Four experiments on CIFAR-10, evaluated on a held-out test set of 100 images per class -- never seen during training. All run on a T4 GPU.

Test Accuracy -- Held-Out 100/Class
Baseline Lottery Ticket SEL-95% Warmup+SEL
Training Accuracy (Convergence)
Baseline Lottery SEL-95% Warmup+SEL
Summary -- Final Results
System Test Acc (100/class) FLOPs Time FLOPs Saved
Baseline CNN
93.2%
33.5T 1398s 0%
Lottery Ticket
93.0%
6.7T 1460s 80%
SEL-95%
77.5%
0.084T 835s 99%
Warmup+SEL
85.3%
1.58T 875s 95%
04 // Applications

Where embarrassment is a feature.

SEL's key insight -- spend compute only on confusing examples -- opens up training regimes that were previously impractical.

Edge Devices

99% FLOPs reduction makes on-device fine-tuning feasible on microcontrollers and embedded AI chips with extreme power constraints.

Real-Time Robotics

Robots can continuously learn from novel situations (embarrassing failures) without replaying entire datasets -- adaptive learning in the field.

Adaptive Education AI

Personalized tutoring systems that track per-concept "embarrassment" scores and focus practice on the exact gaps in a student's knowledge.

Federated Learning

Sparse gradient updates dramatically reduce communication overhead in distributed training -- crucial for privacy-preserving FL systems.

Continual Learning

By freezing confident knowledge and only updating on embarrassing samples, SEL naturally resists catastrophic forgetting.

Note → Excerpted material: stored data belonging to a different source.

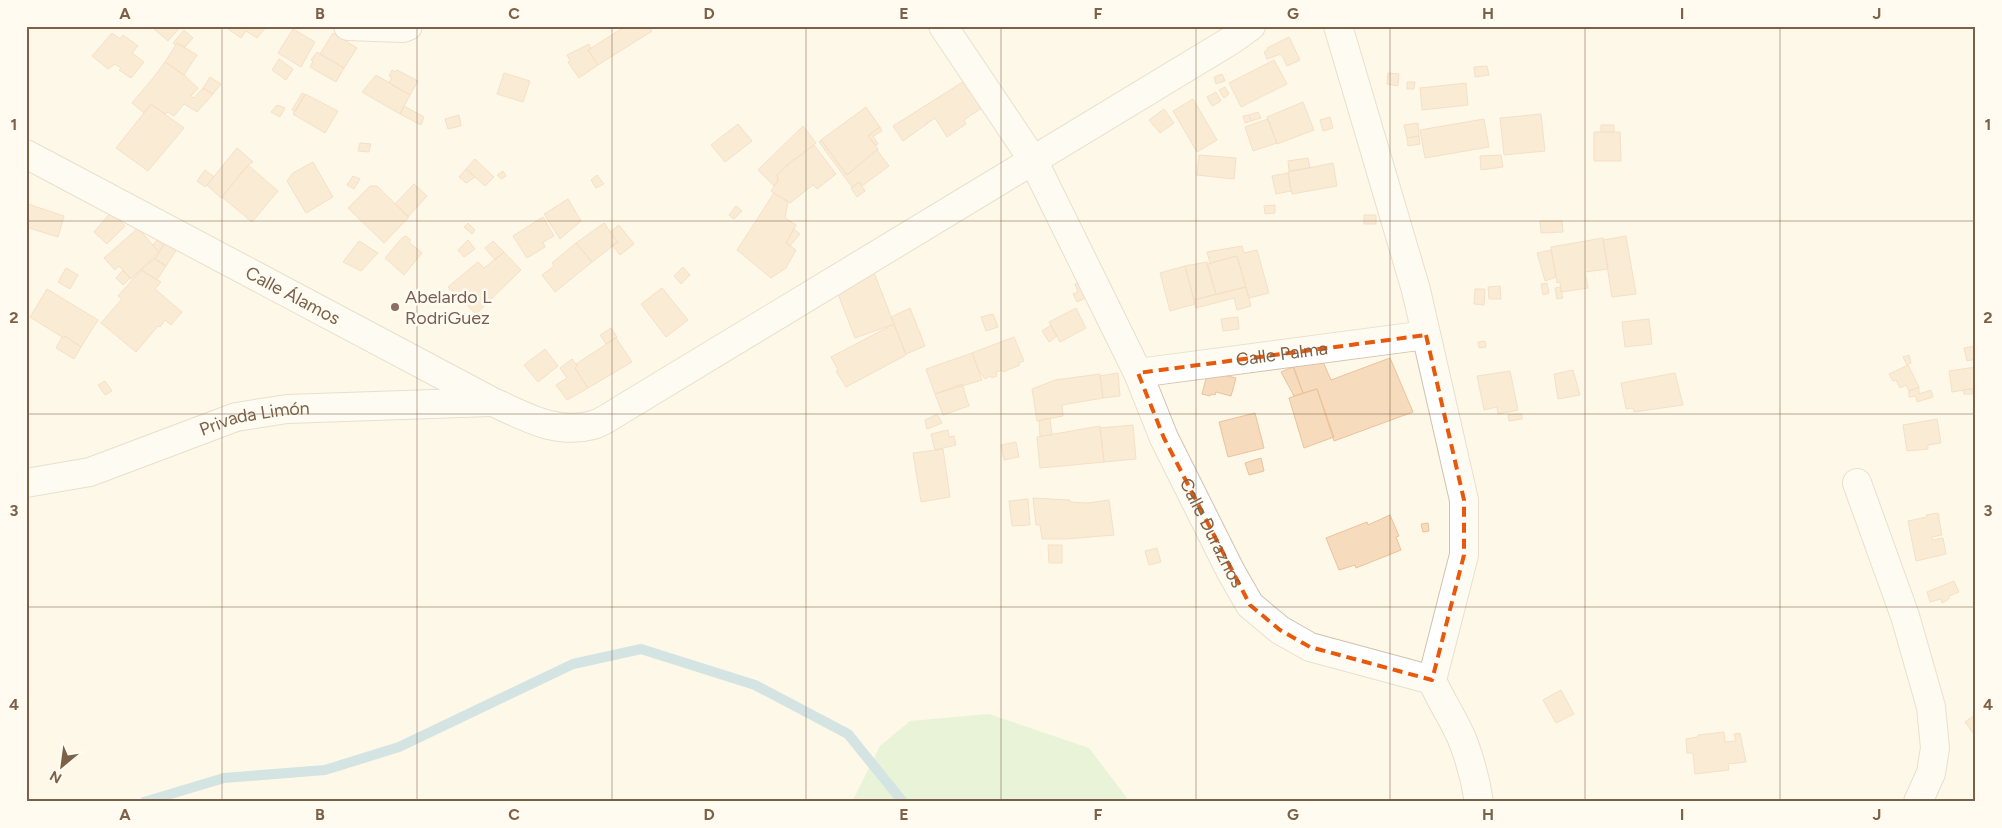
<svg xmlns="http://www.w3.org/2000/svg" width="2002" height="828" viewBox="0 0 2002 828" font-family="Figtree,sans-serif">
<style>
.green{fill:#d0eec4}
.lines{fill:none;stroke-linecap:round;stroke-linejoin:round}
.stream{stroke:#9fccde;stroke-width:10}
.building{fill:#f7dbbd;stroke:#ebc39b}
.street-casing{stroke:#d3c1ac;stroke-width:30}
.street{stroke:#fff;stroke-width:28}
.marked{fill:none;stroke:#e8590c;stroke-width:4;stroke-dasharray:10 6;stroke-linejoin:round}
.grid{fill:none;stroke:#7c6148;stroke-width:1;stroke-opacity:0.55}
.education-dot{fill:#8d6e63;stroke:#fffbf0;stroke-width:2}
.labels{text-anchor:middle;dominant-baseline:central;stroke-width:5;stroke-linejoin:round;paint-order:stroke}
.street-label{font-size:18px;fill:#7c6148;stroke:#fffbf0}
.education-label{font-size:18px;fill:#785e54;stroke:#fffbf0;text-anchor:start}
.neatline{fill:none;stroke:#7c6148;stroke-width:2}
.grid-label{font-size:16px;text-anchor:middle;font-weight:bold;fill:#7c6148}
</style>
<rect width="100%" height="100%" fill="#fef8e8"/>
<path class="green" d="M 989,714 L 1089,748 L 1130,802 L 852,802 L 880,746 L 910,721 Z"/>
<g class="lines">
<path class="stream" d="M 144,802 L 224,778 L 325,770 L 399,747 L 573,664 L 641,649 L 755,685 L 848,734 L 903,802"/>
</g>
<path class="building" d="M 156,26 L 181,26 L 168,41 L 154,29 Z
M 224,26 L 267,26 L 257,38 L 246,31 L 241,38 Z
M 626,26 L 649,26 L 652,31 L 598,65 L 588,50 Z
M 293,29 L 315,42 L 301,67 L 278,53 Z
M 184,30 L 193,38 L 185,47 L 177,43 L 175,45 L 173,43 Z
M 112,33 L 120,39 L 123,35 L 138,46 L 132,53 L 144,62 L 131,78 L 119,70 L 121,68 L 115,64 L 108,69 L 92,56 Z
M 333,33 L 357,48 L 344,68 L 320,54 Z
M 1289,37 L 1300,60 L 1287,66 L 1281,54 L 1267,59 L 1264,52 L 1268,50 L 1267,48 Z
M 177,43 L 197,55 L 184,75 L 165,62 Z
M 589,44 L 591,49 L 588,50 L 598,65 L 579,78 L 568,62 L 570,60 L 567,55 Z
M 317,52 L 344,68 L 336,82 L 310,67 L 313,61 L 311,60 Z
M 279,59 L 293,69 L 286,80 L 272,70 Z
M 1274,60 L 1287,84 L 1241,107 L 1229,83 Z
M 165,62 L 184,75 L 198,88 L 191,96 L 194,98 L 203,88 L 213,94 L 197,112 L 184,104 L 174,116 L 168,112 L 165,114 L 151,104 L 144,113 L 132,103 L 154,77 Z
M 1487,66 L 1489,75 L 1475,77 L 1474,67 Z
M 392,70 L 396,72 L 397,70 L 418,81 L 410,95 L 389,83 L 392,77 L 389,76 Z
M 504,73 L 530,81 L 523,102 L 497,94 Z
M 1388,73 L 1399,74 L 1398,86 L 1387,84 Z
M 1222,74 L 1225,81 L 1216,84 L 1214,77 Z
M 376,75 L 410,95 L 400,114 L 362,92 Z
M 210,77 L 221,84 L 213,94 L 203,88 Z
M 969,78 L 986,105 L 964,120 L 966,124 L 947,137 L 935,118 L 903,141 L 893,126 Z
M 1407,82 L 1415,82 L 1414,89 L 1407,89 Z
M 1466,83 L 1468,105 L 1422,110 L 1420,88 Z
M 1225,87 L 1229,94 L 1224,98 L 1219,90 Z
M 1216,92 L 1221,101 L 1212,106 L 1207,97 Z
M 302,93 L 305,95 L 295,112 L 292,110 Z
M 305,94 L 338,111 L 325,133 L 293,114 Z
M 1193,99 L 1217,140 L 1197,152 L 1173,111 Z
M 1303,102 L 1314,130 L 1277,144 L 1267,117 Z
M 151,104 L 184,128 L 148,171 L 116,148 Z
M 277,105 L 285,108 L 280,117 L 271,112 Z
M 404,106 L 424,117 L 421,125 L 400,114 Z
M 866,107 L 880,127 L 868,136 L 878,149 L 847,175 L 821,140 Z
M 1164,109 L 1174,123 L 1160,133 L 1149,120 Z
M 1258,112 L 1261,118 L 1251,121 L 1249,115 Z
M 1541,114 L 1545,151 L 1504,155 L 1500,118 Z
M 459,115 L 461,126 L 448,129 L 445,119 Z
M 1249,115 L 1251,121 L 1245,123 L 1243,116 Z
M 1330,117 L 1333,128 L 1323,131 L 1320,120 Z
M 1268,119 L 1277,143 L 1253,151 L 1245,127 Z
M 1484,119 L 1489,147 L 1425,158 L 1420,130 Z
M 1418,123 L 1419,136 L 1407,138 L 1404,125 Z
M 738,124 L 752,141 L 725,162 L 711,145 Z
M 1601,125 L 1614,125 L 1614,132 L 1601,132 Z
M 803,126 L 816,143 L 794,160 L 794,159 L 777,175 L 778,180 L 774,186 L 758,170 Z
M 880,127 L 882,131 L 873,136 L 878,144 L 876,145 L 868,136 Z
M 1594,132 L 1620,132 L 1621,161 L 1594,161 Z
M 1419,136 L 1420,144 L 1408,146 L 1407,138 Z
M 821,140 L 847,175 L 877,150 L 889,166 L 862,186 L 859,182 L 852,187 L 819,142 Z
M 360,143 L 371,144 L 369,152 L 358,151 Z
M 814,145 L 836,174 L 817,189 L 813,185 L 790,203 L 771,191 L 778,180 L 777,175 L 794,159 L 794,160 Z
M 237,148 L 253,162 L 248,165 L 221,198 L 207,185 Z
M 1199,155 L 1236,158 L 1234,179 L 1197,175 Z
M 1501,155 L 1503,167 L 1481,170 L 1480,156 Z
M 1308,158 L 1310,168 L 1289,171 L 1288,161 Z
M 475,159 L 494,177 L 485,186 L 466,169 Z
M 313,162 L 333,197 L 306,213 L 287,181 L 293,173 Z
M 1333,163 L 1337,186 L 1292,194 L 1288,172 Z
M 248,165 L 278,191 L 252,222 L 222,197 Z
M 466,169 L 475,177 L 466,183 L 459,177 Z
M 205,170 L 214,177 L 205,187 L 197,181 Z
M 503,171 L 506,176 L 501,179 L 497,175 Z
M 1288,173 L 1291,191 L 1276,194 L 1272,176 Z
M 597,175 L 604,184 L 596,188 L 591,180 Z
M 353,176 L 360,179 L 354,189 L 347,185 Z
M 859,182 L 865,191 L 857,197 L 851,188 Z
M 414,184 L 427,196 L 408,217 L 395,204 Z
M 370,186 L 377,186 L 409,217 L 384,243 L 348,208 Z
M 774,193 L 788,202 L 785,218 L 796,225 L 786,243 L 796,250 L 786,268 L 771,278 L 737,250 Z
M 568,199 L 581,221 L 560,239 L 544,214 Z
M 28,204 L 64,216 L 58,237 L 26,227 Z
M 1275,205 L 1275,213 L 1265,214 L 1264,206 Z
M 736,206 L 742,211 L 734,219 L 729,215 Z
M 111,212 L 125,226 L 107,244 L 94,232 Z
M 1364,215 L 1376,215 L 1376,224 L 1364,224 Z
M 543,217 L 554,236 L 543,242 L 545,247 L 527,258 L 513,236 Z
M 1540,221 L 1562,221 L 1563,232 L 1541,233 Z
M 468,223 L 475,230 L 472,234 L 464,227 Z
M 604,223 L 618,242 L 592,262 L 576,243 Z
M 619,225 L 634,244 L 620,255 L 612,245 L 618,242 L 610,232 Z
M 138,228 L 159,252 L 131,279 L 119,266 L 115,270 L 104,258 Z
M 794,229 L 800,234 L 790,246 L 786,243 Z
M 406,236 L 411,240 L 409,242 L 422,253 L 404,275 L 385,258 L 402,238 Z
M 1626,236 L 1636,294 L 1612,297 L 1603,240 Z
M 1603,238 L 1608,269 L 1585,272 L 1588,288 L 1561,292 L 1560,282 L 1557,283 L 1551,247 Z
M 157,240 L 163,245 L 159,252 L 153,245 Z
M 167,240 L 179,246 L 166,266 L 155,259 Z
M 468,240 L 475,249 L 464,257 L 458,250 Z
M 359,241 L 378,253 L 361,271 L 343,262 Z
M 493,241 L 504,252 L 495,260 L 485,248 Z
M 576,243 L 592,262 L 555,292 L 542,275 L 554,266 L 552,263 Z
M 1242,246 L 1244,253 L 1257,250 L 1269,293 L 1249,298 L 1237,256 L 1210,263 L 1207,252 Z
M 1551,250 L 1556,277 L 1545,281 L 1537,253 Z
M 504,252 L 521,270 L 476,314 L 448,287 L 478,262 L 484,268 Z
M 157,256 L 155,259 L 166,266 L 157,280 L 141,270 Z
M 1237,256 L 1246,287 L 1216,294 L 1207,264 Z
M 1207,262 L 1216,294 L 1194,300 L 1185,266 Z
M 1185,266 L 1195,304 L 1170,311 L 1160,273 Z
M 683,267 L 690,275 L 681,284 L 674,276 Z
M 66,268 L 78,275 L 70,289 L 58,282 Z
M 123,270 L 130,278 L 123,285 L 116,278 Z
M 141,270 L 161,282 L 155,289 L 182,312 L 171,325 L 165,320 L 160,327 L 158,326 L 136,352 L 101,323 L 122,299 L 118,296 Z
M 873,270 L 894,324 L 855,338 L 836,289 Z
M 1082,281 L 1088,297 L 1077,302 L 1073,294 L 1078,292 L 1075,284 Z
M 1547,283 L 1549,293 L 1543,295 L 1541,284 Z
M 1500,286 L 1501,299 L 1489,299 L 1488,287 Z
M 1246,287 L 1251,306 L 1237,310 L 1234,298 L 1196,308 L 1194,300 Z
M 1560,287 L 1563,298 L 1557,299 L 1555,288 Z
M 662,288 L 688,320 L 666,337 L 641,304 Z
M 47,289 L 98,320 L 81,347 L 65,336 L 64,338 L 62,337 L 30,317 Z
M 1475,289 L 1485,289 L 1484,305 L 1474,304 Z
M 910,308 L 925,346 L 906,354 L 891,317 Z
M 1076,308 L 1086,328 L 1060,342 L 1049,322 Z
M 993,314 L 998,327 L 986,331 L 981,317 Z
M 1238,317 L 1239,329 L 1223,331 L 1221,319 Z
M 1649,319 L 1652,344 L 1625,347 L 1622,322 Z
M 894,324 L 906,355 L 846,387 L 836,371 L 838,370 L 831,357 Z
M 1051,325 L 1057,336 L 1049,342 L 1042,331 Z
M 611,328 L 617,337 L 606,344 L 600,335 Z
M 65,336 L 81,347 L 74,359 L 56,348 L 62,337 L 64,338 Z
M 1014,337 L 1024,361 L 1018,363 L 1020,365 L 1003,372 L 1002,370 L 996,372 L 997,376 L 992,378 L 990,376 L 985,379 L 978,369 L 972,353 Z
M 616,338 L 632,362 L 588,388 L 575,368 L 577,366 L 576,364 Z
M 1485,341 L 1486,347 L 1479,348 L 1478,342 Z
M 1974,346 L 1976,359 L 1967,361 L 1964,348 Z
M 545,349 L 558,366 L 538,382 L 524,365 Z
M 972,353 L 982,380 L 935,394 L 926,369 Z
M 1320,355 L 1331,380 L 1390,358 L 1413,412 L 1334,441 L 1317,389 L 1303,393 L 1293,365 Z
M 1909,355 L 1911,363 L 1907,365 L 1903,357 Z
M 572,359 L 577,366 L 575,368 L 588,388 L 567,400 L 556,385 L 567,378 L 560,368 Z
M 1908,365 L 1919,387 L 1909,391 L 1906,385 L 1900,388 L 1896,380 L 1893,381 L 1889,374 Z
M 1293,367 L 1303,393 L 1294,396 L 1281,372 Z
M 1976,367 L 1976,388 L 1952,392 L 1949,371 Z
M 1573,370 L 1580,395 L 1558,399 L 1554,374 Z
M 1208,371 L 1236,378 L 1231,396 L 1216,392 L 1215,395 L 1211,394 L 1210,396 L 1202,394 Z
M 1510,371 L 1518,410 L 1498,414 L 1497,407 L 1484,410 L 1477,376 Z
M 1118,373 L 1120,396 L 1103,398 L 1100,376 Z
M 1675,373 L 1683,405 L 1634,412 L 1633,408 L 1626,409 L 1621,383 Z
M 1100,374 L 1103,398 L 1062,405 L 1063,416 L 1037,421 L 1032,389 L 1055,380 Z
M 105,381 L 112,391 L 105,395 L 98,385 Z
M 962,384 L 969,406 L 943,415 L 935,394 Z
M 1919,387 L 1919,394 L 1931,390 L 1933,397 L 1917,402 L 1916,396 L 1909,397 L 1909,391 Z
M 1317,389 L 1334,437 L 1304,448 L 1289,398 Z
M 1972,389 L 1973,394 L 1964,394 L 1963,390 Z
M 1255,413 L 1264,448 L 1228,457 L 1219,422 Z
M 937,414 L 942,423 L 927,429 L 925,420 Z
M 1522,414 L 1522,419 L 1509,421 L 1508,415 Z
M 1050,418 L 1052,435 L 1040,436 L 1039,421 Z
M 1937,419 L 1941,443 L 1928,445 L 1928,449 L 1907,451 L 1903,425 Z
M 1133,425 L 1136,459 L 1104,462 L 1100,428 Z
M 1100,426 L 1104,462 L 1040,468 L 1037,437 Z
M 948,430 L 949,437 L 954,436 L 956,445 L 935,450 L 931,434 Z
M 1016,442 L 1019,457 L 1004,460 L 1001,445 Z
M 943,449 L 950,497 L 921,502 L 913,453 Z
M 1261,458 L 1264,471 L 1249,475 L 1245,463 Z
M 1033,498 L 1070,500 L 1070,502 L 1088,503 L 1109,500 L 1114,535 L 1066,539 L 1042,539 L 1040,525 L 1036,525 Z
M 1028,499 L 1030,525 L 1012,526 L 1009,501 Z
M 1938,513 L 1942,535 L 1932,537 L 1932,540 L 1943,538 L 1946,554 L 1916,561 L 1908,521 L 1927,517 L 1926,515 Z
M 1390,515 L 1399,536 L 1396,537 L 1401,550 L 1356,568 L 1355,565 L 1339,570 L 1326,538 L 1367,522 L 1368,525 Z
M 1428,523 L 1429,531 L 1423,532 L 1421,524 Z
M 1048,545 L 1062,545 L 1062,563 L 1049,563 Z
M 1157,548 L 1161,562 L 1149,565 L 1145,551 Z
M 1954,581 L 1959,592 L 1949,596 L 1949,599 L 1942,603 L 1941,599 L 1930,602 L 1927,592 Z
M 1561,690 L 1574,714 L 1556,723 L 1543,700 Z
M 1976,714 L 1976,737 L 1965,722 Z
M 1724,732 L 1725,742 L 1736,741 L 1734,734 L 1740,733 L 1746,762 L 1728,764 L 1729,770 L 1695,774 L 1693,753 L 1687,753 L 1686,739 L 1698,737 L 1698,735 Z"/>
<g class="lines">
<defs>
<g id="street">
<path d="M 348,26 L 403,28 L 408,26"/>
<path id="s1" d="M 943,26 L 1033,160 L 1138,373 L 1164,438 L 1231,572 L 1250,605 L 1280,630 L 1310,647 L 1432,680 C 1441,702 1456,722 1464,744 C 1471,763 1476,782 1479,802"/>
<path d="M 1338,26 L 1416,290 L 1464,500 L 1464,555 L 1432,680"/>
<path id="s2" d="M 26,154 L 493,402 C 526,417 556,435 593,425 C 604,422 615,413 624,408 L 1230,41 L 1251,26"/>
<path id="s3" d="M 1138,373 L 1426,335"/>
<path id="s4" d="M 26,483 L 90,472 L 236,417 L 287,409 L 491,402"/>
<path d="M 1857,483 L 1905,616 L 1931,707 L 1935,748 L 1931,773 L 1918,802"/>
</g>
</defs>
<use href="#street" class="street-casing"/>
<use href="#street" class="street"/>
</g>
<path d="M0 0H2002V828H0ZM 1426,335 L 1464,500 L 1464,555 L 1432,680 L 1310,647 L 1280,630 L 1250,605 L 1164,438 L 1138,373 Z" fill="#fef8e8" fill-opacity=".55" fill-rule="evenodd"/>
<path class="marked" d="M 1426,335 L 1464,500 L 1464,555 L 1432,680 L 1310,647 L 1280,630 L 1250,605 L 1164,438 L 1138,373 Z"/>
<path class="grid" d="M 222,26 L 222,802M 417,26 L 417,802M 612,26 L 612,802M 806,26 L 806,802M 1001,26 L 1001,802M 1196,26 L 1196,802M 1390,26 L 1390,802M 1585,26 L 1585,802M 1780,26 L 1780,802M 26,221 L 1976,221M 26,414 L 1976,414M 26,607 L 1976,607"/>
<circle class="education-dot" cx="395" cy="307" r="5"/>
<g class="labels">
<g class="street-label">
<text stroke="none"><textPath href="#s2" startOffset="302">Calle Álamos</textPath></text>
<text stroke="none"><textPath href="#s3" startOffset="145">Calle Palma</textPath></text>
<text stroke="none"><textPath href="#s4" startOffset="239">Privada Limón</textPath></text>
<text stroke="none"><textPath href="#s1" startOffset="575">Calle Duraznos</textPath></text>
</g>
<g class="education-label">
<text x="405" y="297">Abelardo L<tspan x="405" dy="21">RodriGuez</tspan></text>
</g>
</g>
<rect width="2002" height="828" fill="none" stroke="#fffbf0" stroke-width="55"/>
<g transform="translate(62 766) rotate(209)" stroke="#fffbf0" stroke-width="4" paint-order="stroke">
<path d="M0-4L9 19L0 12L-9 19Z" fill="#7c6148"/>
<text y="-8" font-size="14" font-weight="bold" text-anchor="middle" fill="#7c6148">N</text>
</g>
<rect x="28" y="28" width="1946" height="772" class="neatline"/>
<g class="grid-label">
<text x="125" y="19">A</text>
<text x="320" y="19">B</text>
<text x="514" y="19">C</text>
<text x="709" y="19">D</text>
<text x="904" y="19">E</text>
<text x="1098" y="19">F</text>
<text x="1293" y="19">G</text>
<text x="1488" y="19">H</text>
<text x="1682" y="19">I</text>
<text x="1877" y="19">J</text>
<text x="14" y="130">1</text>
<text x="1988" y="130">1</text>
<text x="14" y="323">2</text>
<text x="1988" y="323">2</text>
<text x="14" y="516">3</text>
<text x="1988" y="516">3</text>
<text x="14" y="710">4</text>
<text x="1988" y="710">4</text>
<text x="125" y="820">A</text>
<text x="320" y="820">B</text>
<text x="514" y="820">C</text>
<text x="709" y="820">D</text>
<text x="904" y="820">E</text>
<text x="1098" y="820">F</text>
<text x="1293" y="820">G</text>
<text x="1488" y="820">H</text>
<text x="1682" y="820">I</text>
<text x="1877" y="820">J</text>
</g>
</svg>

Foundation Model Fine-Tuning

Apply SEL's sparse update logic to LoRA-style fine-tuning, drastically cutting the cost of adapting large models to new domains.

05 // Trade-offs

Honest limitations.

+ What works

  • Massive FLOPs reduction (95--99%) with manageable accuracy cost
  • Warmup+SEL recovers ~8% accuracy vs pure SEL-95 at minimal extra cost
  • Training wall-clock time drops by 38% vs baseline
  • Natural curriculum prevents early overfitting on easy samples
  • Embarrassment signal provides interpretable per-class difficulty tracking

- Known limitations

  • SEL-95 achieves only 77.5% vs 93.2% baseline -- a 15.7pp accuracy gap
  • Guilt threshold gamma requires careful calibration; wrong value kills convergence
  • Stage transitions can cause temporary accuracy dips (visible in curves)
  • Evaluated only on CIFAR-10 / ResNet-18; generalization to larger architectures is untested
  • Lottery Ticket achieves baseline accuracy with 80% savings -- a strong competitor in accuracy-critical settings
06 // Future Scope

Where this goes next.

NEAR-TERM

Adaptive guilt threshold gamma that auto-tunes per class, removing the need for manual calibration.

MEDIUM-TERM

SEL applied to transformer architectures -- per-head embarrassment scoring as an attention-aware sparsity method.

LONG-TERM

Embarrassment as a universal learning signal -- combining with reinforcement learning for agents that prioritize surprising state transitions.